Metabolic engineering of Enterobacter aerogenes for 2,3-butanediol production from sugarcane bagasse hydrolysate

The pathway engineering of Enterobacter aerogenes was attempted to improve its production capability of 2,3-butanediol from lignocellulosic biomass. In the medium containing glucose and xylose mixture as carbon sources, the gene deletion of pflB improved 2,3-butanediol carbon yield by 40%, while the deletion of ptsG increased xylose consumption rate significantly, improving the productivity at 12 hr by 70%. The constructed strain, EMY-22-galP, overexpressing glucose transporter (galP) in the triple gene knockout E. aerogenes, ldhA, pflB, and ptsG, provided the highest 2,3-butanediol titer and yield at 12 hr flask cultivation. Sugarcane bagasse was pretreated with green liquor, a solution containing Na2CO3 and Na2SO3 and was hydrolyzed by enzymes. The resulting hydrolysate was used as a carbon source for 2,3-butanediol production. After 72 hr in fermentation, the yield of 0.395g/g sugar was achieved, suggesting an economic production of 2,3-butanediol was possible from lignocellulosic biomass with the metabolically engineered strain.

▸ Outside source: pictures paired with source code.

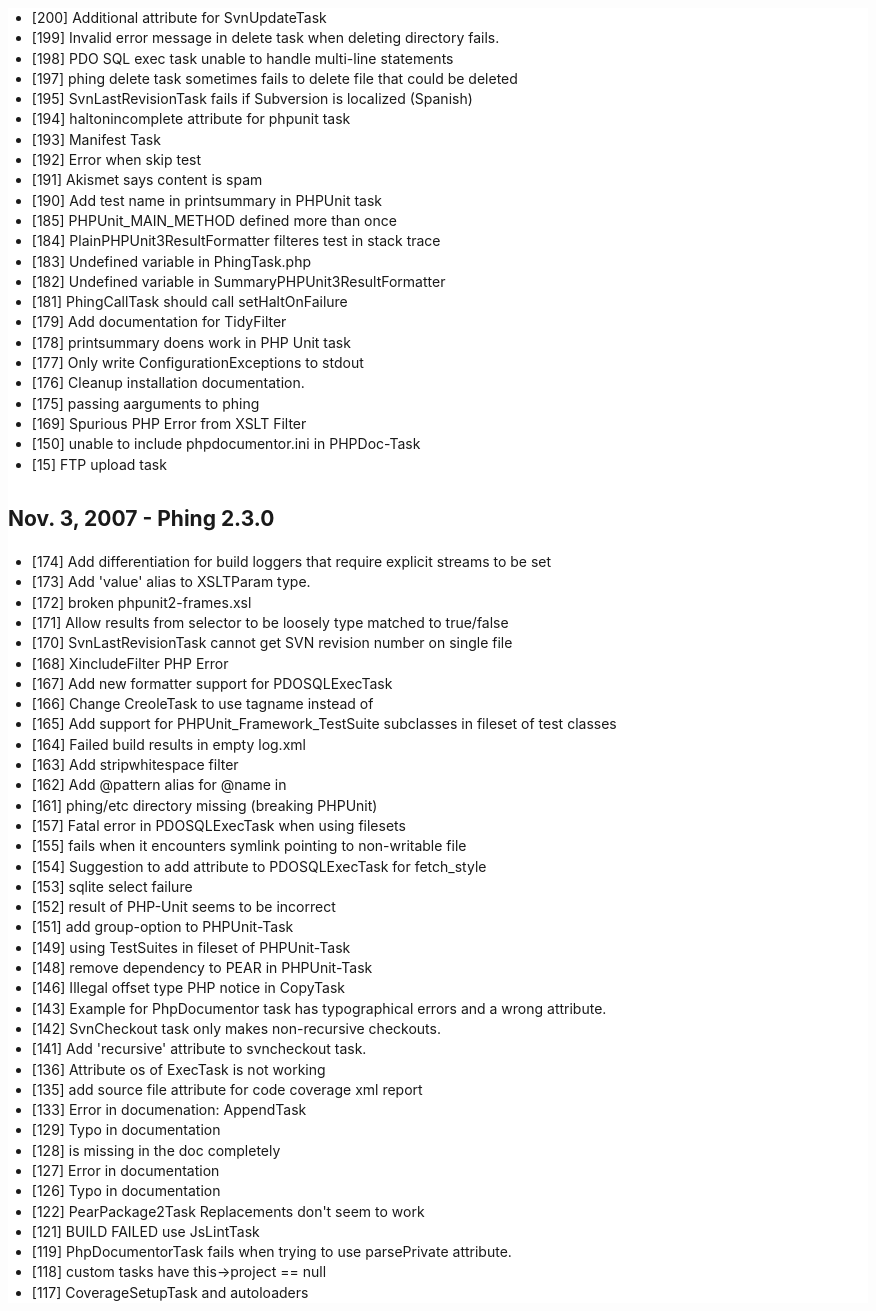   * [200] Additional attribute for SvnUpdateTask
  * [199] Invalid error message in delete task when deleting directory fails.
  * [198] PDO SQL exec task unable to handle multi-line statements
  * [197] phing delete task sometimes fails to delete file that could be deleted
  * [195] SvnLastRevisionTask fails if Subversion is localized (Spanish)
  * [194] haltonincomplete attribute for phpunit task
  * [193] Manifest Task
  * [192] Error when skip test
  * [191] Akismet says content is spam
  * [190] Add test name in printsummary in PHPUnit task
  * [185] PHPUnit_MAIN_METHOD defined more than once
  * [184] PlainPHPUnit3ResultFormatter filteres test in stack trace
  * [183] Undefined variable in PhingTask.php
  * [182] Undefined variable in  SummaryPHPUnit3ResultFormatter
  * [181] PhingCallTask should call setHaltOnFailure
  * [179] Add documentation for TidyFilter
  * [178] printsummary doens work in PHP Unit task
  * [177] Only write ConfigurationExceptions to stdout
  * [176] Cleanup installation documentation.
  * [175] passing aarguments to phing
  * [169] Spurious PHP Error from XSLT Filter
  * [150] unable to include phpdocumentor.ini in PHPDoc-Task
  * [15] FTP upload task

Nov. 3, 2007 - Phing 2.3.0
--------------------------

  * [174] Add differentiation for build loggers that require explicit streams to be set
  * [173] Add 'value' alias to XSLTParam type.
  * [172] broken phpunit2-frames.xsl
  * [171] Allow results from selector to be loosely type matched to true/false
  * [170] SvnLastRevisionTask cannot get SVN revision number on single file
  * [168] XincludeFilter PHP Error
  * [167] Add new formatter support for PDOSQLExecTask
  * [166] Change CreoleTask to use <creole> tagname instead of <sql>
  * [165] Add support for PHPUnit_Framework_TestSuite subclasses in fileset of test classes
  * [164] Failed build results in empty log.xml
  * [163] Add stripwhitespace filter
  * [162] Add @pattern alias for @name in <fileset>
  * [161] phing/etc directory missing (breaking PHPUnit)
  * [157] Fatal error in PDOSQLExecTask when using filesets
  * [155] <delete> fails when it encounters symlink pointing to non-writable file
  * [154] Suggestion to add attribute to PDOSQLExecTask for fetch_style
  * [153] sqlite select failure
  * [152] result of PHP-Unit seems to be incorrect
  * [151] add group-option to PHPUnit-Task
  * [149] using TestSuites in fileset of PHPUnit-Task
  * [148] remove dependency to PEAR in PHPUnit-Task
  * [146] Illegal offset type PHP notice in CopyTask
  * [143] Example for PhpDocumentor task has typographical errors and a wrong attribute.
  * [142] SvnCheckout task only makes non-recursive checkouts.
  * [141] Add 'recursive' attribute to svncheckout task.
  * [136] Attribute os of ExecTask is not working
  * [135] add source file attribute for code coverage xml report
  * [133] Error in documenation: AppendTask
  * [129] Typo in documentation
  * [128] <pearpkg2> is missing in the doc completely
  * [127] Error in documentation
  * [126] Typo in documentation
  * [122] PearPackage2Task Replacements don't seem to work
  * [121] BUILD FAILED use JsLintTask
  * [119] PhpDocumentorTask fails when trying to use parsePrivate attribute.
  * [118] custom tasks have this->project == null
  * [117] CoverageSetupTask and autoloaders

Pathway engineering of Enterobacter aerogenes to improve acetoin production by reducing by-products formation

Enterobacter aerogenes was metabolically engineered for acetoin production. To remove the pathway enzymes that catalyzed the formation of by-products, the three genes encoding a lactate dehydrogenase (ldhA) and two 2,3-butanediol dehydrogenases (budC, and dhaD), respectively, were deleted from the genome. The acetoin production was higher under highly aerobic conditions. However, an extracellular glucose oxidative pathway in E. aerogenes was activated under the aerobic conditions, resulting in the accumulation of 2-ketogluconate. To decrease the accumulation of this by-product, the gene encoding a glucose dehydrogenase (gcd) was also deleted. The resulting strain did not produce 2-ketogluconate but produced significant amounts of acetoin, with concentration reaching 71.7g/L with 2.87g/L/h productivity in fed-batch fermentation. This result demonstrated the importance of blocking the glucose oxidative pathway under highly aerobic conditions for acetoin production using E. aerogenes.